K Number
K974352
Manufacturer
Date Cleared
1998-09-08

(293 days)

Product Code
Regulation Number
N/A
Panel
CV
Reference & Predicate Devices
N/A
AI/MLSaMDIVD (In Vitro Diagnostic)TherapeuticDiagnosticis PCCP AuthorizedThirdpartyExpeditedreview
Intended Use

CARDIOVIEW™ 3000 interpretive software is a Windows-based program intended to interpret electrocardiograms. CARDIOVIEW™ 3000 interpretive software receives, displays and stores a single or standard 12-lead simultaneous ECG recording, which is transmitted either locally or transtelephonically from a Micromedical™ ECG monitor using a proprietary digital data transmission protocol. The device contains proprietary software algorithms to receive, store, analyze, and interpret the ECG signal.

Device Description

The proposed device is computer software which receives, displays and stores a single or standard 12 Lead Simultaneous ECG recording, which is transmitted either locally or transtelephonically from a Micromedical™ ECG monitor using a proprietary digital data transmission protocol. Using a complex mathematical analysis of a 12 Lead ECG, the software can also provide an interpretation of the ECG recording.

AI/ML Overview

The provided text describes the CARDIOVIEW™ ECG Interpretive Software, K974352. However, it does not include detailed information regarding specific acceptance criteria, a comprehensive study comparing the device to acceptance criteria, sample sizes for test or training sets, expert qualifications, or adjudication methods.

The document is a 510(k) summary and an FDA clearance letter. It states that nonclinical testing was performed to compare the proposed device to a predicate device (MAX 1 Exercise Testing System), and concluded that the proposed device is "substantially equivalent" to the predicate device.

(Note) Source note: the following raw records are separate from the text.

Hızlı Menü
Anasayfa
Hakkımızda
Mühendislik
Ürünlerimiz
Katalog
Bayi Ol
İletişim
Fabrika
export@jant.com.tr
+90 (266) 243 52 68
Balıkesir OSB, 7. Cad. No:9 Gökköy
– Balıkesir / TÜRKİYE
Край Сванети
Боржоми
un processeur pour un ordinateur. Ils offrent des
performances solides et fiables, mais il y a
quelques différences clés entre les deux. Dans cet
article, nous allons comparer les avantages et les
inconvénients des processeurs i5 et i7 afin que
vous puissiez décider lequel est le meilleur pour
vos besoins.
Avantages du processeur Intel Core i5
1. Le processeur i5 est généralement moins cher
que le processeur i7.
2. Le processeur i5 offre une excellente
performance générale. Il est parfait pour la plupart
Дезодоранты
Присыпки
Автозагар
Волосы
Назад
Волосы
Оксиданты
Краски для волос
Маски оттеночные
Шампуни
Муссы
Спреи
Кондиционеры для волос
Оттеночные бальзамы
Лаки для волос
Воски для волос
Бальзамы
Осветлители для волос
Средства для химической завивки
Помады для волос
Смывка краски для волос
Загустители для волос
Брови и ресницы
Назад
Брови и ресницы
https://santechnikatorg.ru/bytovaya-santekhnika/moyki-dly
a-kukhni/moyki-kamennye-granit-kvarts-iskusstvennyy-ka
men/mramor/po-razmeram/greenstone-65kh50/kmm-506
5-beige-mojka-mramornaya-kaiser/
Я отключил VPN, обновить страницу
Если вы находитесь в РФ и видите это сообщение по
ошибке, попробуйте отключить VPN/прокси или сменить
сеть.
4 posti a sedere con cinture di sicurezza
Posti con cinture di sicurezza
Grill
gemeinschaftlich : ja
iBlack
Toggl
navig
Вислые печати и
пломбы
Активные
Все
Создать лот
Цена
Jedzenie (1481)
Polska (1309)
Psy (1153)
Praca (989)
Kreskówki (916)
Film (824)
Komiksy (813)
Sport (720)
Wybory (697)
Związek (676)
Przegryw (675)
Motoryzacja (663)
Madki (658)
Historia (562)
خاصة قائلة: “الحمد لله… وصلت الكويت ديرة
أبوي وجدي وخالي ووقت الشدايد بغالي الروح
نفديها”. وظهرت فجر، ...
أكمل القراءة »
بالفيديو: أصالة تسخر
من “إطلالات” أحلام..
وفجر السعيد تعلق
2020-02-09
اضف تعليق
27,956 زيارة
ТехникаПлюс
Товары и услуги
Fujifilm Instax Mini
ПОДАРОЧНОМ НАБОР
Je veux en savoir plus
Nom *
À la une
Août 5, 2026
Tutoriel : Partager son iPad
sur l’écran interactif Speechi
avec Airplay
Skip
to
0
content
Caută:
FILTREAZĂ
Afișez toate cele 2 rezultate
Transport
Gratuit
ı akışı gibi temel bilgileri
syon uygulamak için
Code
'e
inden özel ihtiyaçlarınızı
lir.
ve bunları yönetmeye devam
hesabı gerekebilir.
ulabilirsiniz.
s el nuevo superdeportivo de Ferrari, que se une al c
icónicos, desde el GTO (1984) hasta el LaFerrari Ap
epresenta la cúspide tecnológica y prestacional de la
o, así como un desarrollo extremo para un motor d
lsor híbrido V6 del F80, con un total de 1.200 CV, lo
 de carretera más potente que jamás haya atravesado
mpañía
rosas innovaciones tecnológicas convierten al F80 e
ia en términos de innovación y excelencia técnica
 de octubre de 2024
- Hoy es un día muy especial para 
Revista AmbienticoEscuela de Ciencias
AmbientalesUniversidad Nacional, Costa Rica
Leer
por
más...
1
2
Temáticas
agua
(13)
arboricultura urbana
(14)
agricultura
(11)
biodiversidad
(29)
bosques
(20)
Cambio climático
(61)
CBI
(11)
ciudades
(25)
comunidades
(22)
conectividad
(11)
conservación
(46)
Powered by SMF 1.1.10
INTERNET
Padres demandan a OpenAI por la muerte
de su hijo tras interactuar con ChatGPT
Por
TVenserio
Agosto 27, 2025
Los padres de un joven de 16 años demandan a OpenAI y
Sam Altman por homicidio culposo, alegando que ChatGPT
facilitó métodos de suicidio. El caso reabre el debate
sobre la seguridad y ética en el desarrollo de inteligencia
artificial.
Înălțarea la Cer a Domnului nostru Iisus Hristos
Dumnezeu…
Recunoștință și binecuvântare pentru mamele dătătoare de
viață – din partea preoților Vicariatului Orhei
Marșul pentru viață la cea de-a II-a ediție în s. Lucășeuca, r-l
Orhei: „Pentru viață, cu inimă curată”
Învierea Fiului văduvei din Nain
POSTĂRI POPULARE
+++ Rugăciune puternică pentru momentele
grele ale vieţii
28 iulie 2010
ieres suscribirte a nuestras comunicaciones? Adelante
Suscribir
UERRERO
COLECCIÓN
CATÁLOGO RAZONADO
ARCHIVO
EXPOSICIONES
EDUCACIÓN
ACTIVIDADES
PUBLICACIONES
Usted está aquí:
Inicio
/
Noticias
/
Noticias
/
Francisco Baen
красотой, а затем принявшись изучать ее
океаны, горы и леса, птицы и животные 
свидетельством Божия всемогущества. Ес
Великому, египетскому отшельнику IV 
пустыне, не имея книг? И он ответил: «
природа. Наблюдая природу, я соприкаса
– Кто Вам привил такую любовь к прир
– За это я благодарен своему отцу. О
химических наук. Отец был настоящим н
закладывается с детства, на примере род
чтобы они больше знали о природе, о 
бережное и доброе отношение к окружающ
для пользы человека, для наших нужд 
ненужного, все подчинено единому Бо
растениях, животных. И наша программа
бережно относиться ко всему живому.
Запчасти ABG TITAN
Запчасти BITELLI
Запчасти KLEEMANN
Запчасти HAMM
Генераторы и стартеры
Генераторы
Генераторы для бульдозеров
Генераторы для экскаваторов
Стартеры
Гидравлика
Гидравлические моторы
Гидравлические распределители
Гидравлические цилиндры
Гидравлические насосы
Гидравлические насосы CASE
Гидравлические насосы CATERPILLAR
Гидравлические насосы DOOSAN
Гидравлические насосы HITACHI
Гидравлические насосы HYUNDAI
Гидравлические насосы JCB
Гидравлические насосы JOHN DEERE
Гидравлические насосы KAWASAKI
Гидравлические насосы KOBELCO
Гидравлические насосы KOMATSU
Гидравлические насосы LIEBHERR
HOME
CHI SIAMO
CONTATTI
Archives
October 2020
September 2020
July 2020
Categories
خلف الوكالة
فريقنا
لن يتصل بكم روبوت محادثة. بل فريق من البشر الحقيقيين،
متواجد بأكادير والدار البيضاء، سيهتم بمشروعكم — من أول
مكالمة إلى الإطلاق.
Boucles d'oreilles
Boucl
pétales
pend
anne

Substantial equivalence is the basis for 510(k) clearances, implying that the new device is as safe and effective as a legally marketed predicate device.

Therefore, many of the requested details are not present in this document.

Here's a summary of what can be extracted and what information is missing:

1. Table of Acceptance Criteria and Reported Device Performance

Acceptance CriteriaReported Device Performance
Not specifiedNonclinical testing showed the proposed device to be substantially equivalent to the predicate device (MAX 1 Exercise Testing System).

Missing Information: Specific quantitative acceptance criteria (e.g., sensitivity, specificity, accuracy targets for ECG interpretation) are not detailed in this document.

2. Sample size used for the test set and the data provenance

Missing Information: The document does not specify the sample size of the test set used for nonclinical testing. It also does not mention the data provenance (e.g., country of origin, retrospective or prospective nature of the data).

3. Number of experts used to establish the ground truth for the test set and the qualifications of those experts

Missing Information: The document does not mention the number or qualifications of experts used to establish ground truth for any testing.

4. Adjudication method for the test set

Missing Information: No adjudication method is described.

5. If a multi-reader multi-case (MRMC) comparative effectiveness study was done, and the effect size of how much human readers improve with AI vs without AI assistance

Missing Information: The document does not describe a multi-reader, multi-case comparative effectiveness study involving human readers with and without AI assistance. The nonclinical testing mentioned was a comparison between the proposed device and a predicate device.

6. If a standalone (i.e., algorithm only without human-in-the-loop performance) was done

Answer: Yes, the nonclinical testing section states: "Testing showed the proposed device to be substantially equivalent to the predicate device. Both devices use proprietary algorithms to receive, store, analyze and interpret the ECG signal." This implies a standalone evaluation of the algorithm's performance against the predicate device's algorithm.

7. The type of ground truth used

Missing Information: The document does not explicitly state the type of ground truth used (e.g., expert consensus, pathology, outcomes data). In the context of ECG interpretation, ground truth is typically established by expert cardiologists reviewing the ECGs and, sometimes, correlating with clinical data or more definitive diagnostic tests.

8. The sample size for the training set

Missing Information: The document does not provide any details about a training set or its size.

9. How the ground truth for the training set was established

Missing Information: As no training set details are provided, the method for establishing its ground truth is also not mentioned.